America’s rural transportation system is in need of repairs and modernization to support economic growth in the nation’s Heartland, which is a critical source of energy, food and fiber. Rural America is home to an aging and increasingly diverse population that is heavily reliant on the quality of its transportation system. This is according to a new report released by TRIP.
The report, Rural Connections: Challenges and Opportunities in America’s Heartland, evaluates the safety and condition of the nation’s rural roads and bridges and finds that the nation’s rural transportation system is in need of improvements to address deficient roads and bridges, high crash rates, and inadequate connectivity and capacity.
The report finds that the nation’s rural roads and bridges have significant deficiencies. Fifteen percent of U.S. rural roads are rated in poor condition, while 21 percent are in mediocre condition. Sixteen percent of the nation’s rural roads are in fair condition and the remaining 48 percent are in good condition. Ten percent of the nation’s rural bridges are rated as structurally deficient, meaning there is significant deterioration to the major components of the bridge.
In addition to deteriorated roads and bridges, the TRIP report finds that traffic crashes and fatalities on rural non-Interstate roads are disproportionately high, occurring at a rate more than two-and-a-half times higher than on all other roads. In 2015, non-Interstate rural roads had a traffic fatality rate of 2.18 deaths for every 100 million vehicle miles of travel, compared to a fatality rate on all other roads of 0.83 deaths per 100 million vehicle miles of travel. The number of fatalities and the fatality rate on rural, non-Interstate U.S. roads increased in 2105 after decreasing each year between 2012 and 2014.
“Rural roads are far too often overlooked. With fatality rates rising, repairing and maintaining the nation’s roads must be a top priority for legislators,” said Kathleen Bower, AAA senior vice president of public affairs and international relations. “By investing in improvements for today and tomorrow, we can deliver safer experiences for motorists and save tens of thousands of lives.”
The quality of life in America’s small communities and rural areas, and the health of the nation’s rural economy, is highly reliant on the quality of the nation’s transportation system, particularly its roads, highways and bridges. America’s rural transportation system provides the first and last link in the supply chain from farm to market, connects manufacturers to their customers, supports the tourism industry, and enables the production of energy, food and fiber. Rural Americans are more reliant on the quality of their transportation system than their urban counterparts.
“Farmers and ranchers depend on rural roads, highways and bridges to move their products to market,” said Zippy Duvall, president of the American Farm Bureau Federation. “Transportation delays and costs take a bite out of our profitability and competitiveness and impact the quality of rural life. Securing the appropriate resources at the local, state and federal levels will allow for the improvements needed to provide a rural transportation system that will keep goods moving and foster economic growth.”
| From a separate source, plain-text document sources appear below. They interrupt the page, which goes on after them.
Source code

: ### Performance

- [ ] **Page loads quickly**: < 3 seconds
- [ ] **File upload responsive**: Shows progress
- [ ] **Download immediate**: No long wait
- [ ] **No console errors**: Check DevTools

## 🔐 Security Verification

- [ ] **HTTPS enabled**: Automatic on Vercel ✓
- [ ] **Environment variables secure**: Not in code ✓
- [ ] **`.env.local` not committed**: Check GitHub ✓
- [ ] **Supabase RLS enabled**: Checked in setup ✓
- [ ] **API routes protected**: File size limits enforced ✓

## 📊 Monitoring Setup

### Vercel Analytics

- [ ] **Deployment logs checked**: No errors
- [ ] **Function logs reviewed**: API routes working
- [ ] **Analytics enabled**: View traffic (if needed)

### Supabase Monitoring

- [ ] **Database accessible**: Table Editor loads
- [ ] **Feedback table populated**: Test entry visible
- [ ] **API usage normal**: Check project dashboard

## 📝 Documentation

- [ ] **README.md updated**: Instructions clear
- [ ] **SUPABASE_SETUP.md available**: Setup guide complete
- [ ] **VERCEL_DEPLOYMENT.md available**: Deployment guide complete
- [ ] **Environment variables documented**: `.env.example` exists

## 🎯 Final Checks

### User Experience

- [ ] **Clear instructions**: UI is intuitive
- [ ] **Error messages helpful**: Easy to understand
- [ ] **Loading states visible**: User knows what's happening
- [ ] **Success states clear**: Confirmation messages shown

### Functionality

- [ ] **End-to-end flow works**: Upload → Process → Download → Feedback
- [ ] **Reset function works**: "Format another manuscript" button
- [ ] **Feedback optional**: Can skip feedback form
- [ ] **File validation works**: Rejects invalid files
The TRIP report finds that the U.S. needs to implement transportation improvements that will improve rural transportation connectivity, safety and conditions to provide the nation’s small communities and rural areas with safe and efficient access to support quality of life and enhance economic productivity. The nation’s ability to address its rural transportation challenges will be greatly enhanced if Congress is able to provide a long-term, dedicated, user-based revenue stream capable of fully funding the federal surface transportation program.
“We applaud the president, the new administration and members of Congress for leading the conversation on an issue of critical importance to our 21st century economy: rebuilding America’s infrastructure,” said U.S. Chamber’s Executive Director for Transportation Infrastructure Ed Mortimer. “The American business community looks forward to developing and implementing a long-term plan that will bring our nation’s rural and urban infrastructure up to speed and spur economic growth. Now is the time to take action and to get the job done.”
Rural America is home to the vast majority of tourist destinations, many of which rely on good access. “Crumbling bridges, poorly maintained roads and congested highways discourage travel, threatening the entire U.S. economy,” said Erik Hansen, vice president of government relations for the U.S. Travel Association. “Lawmakers have signaled their interest in finding solutions for America’s surface transportation, as evidenced in passage of the FAST Act and the formation of the NACTTI advisory board. However, far more is needed–and fast–to finish the job.”
Freight mobility and efficiency is fundamental to rural economic vitality and prosperity. “It’s time for our elected leaders to act. Investing in our rural roads will improve safety and efficiency on roadways that are vital to agricultural commerce. That is a top priority for our nation’s 3.2 million farmers, and the 320,000 Americans whose jobs are supported by the manufacturing of farm equipment,” said Robert B. Crain, senior VP & general manager, North and South America, AGCO Corporation.
“The safety and quality of life in America’s small communities and rural areas and the health of the nation’s economy ride on our rural transportation system. The nation’s rural roads and bridges provide crucial links from farm to market, move manufactured and energy products, and provide access to countless tourism, social and recreational destinations,” said Will Wilkins, executive director of TRIP. “Fixing the federal Highway Trust Fund with a long-term, sustainable source of revenue that supports the transportation investment needed will be crucial to the modernization of our rural transportation system.”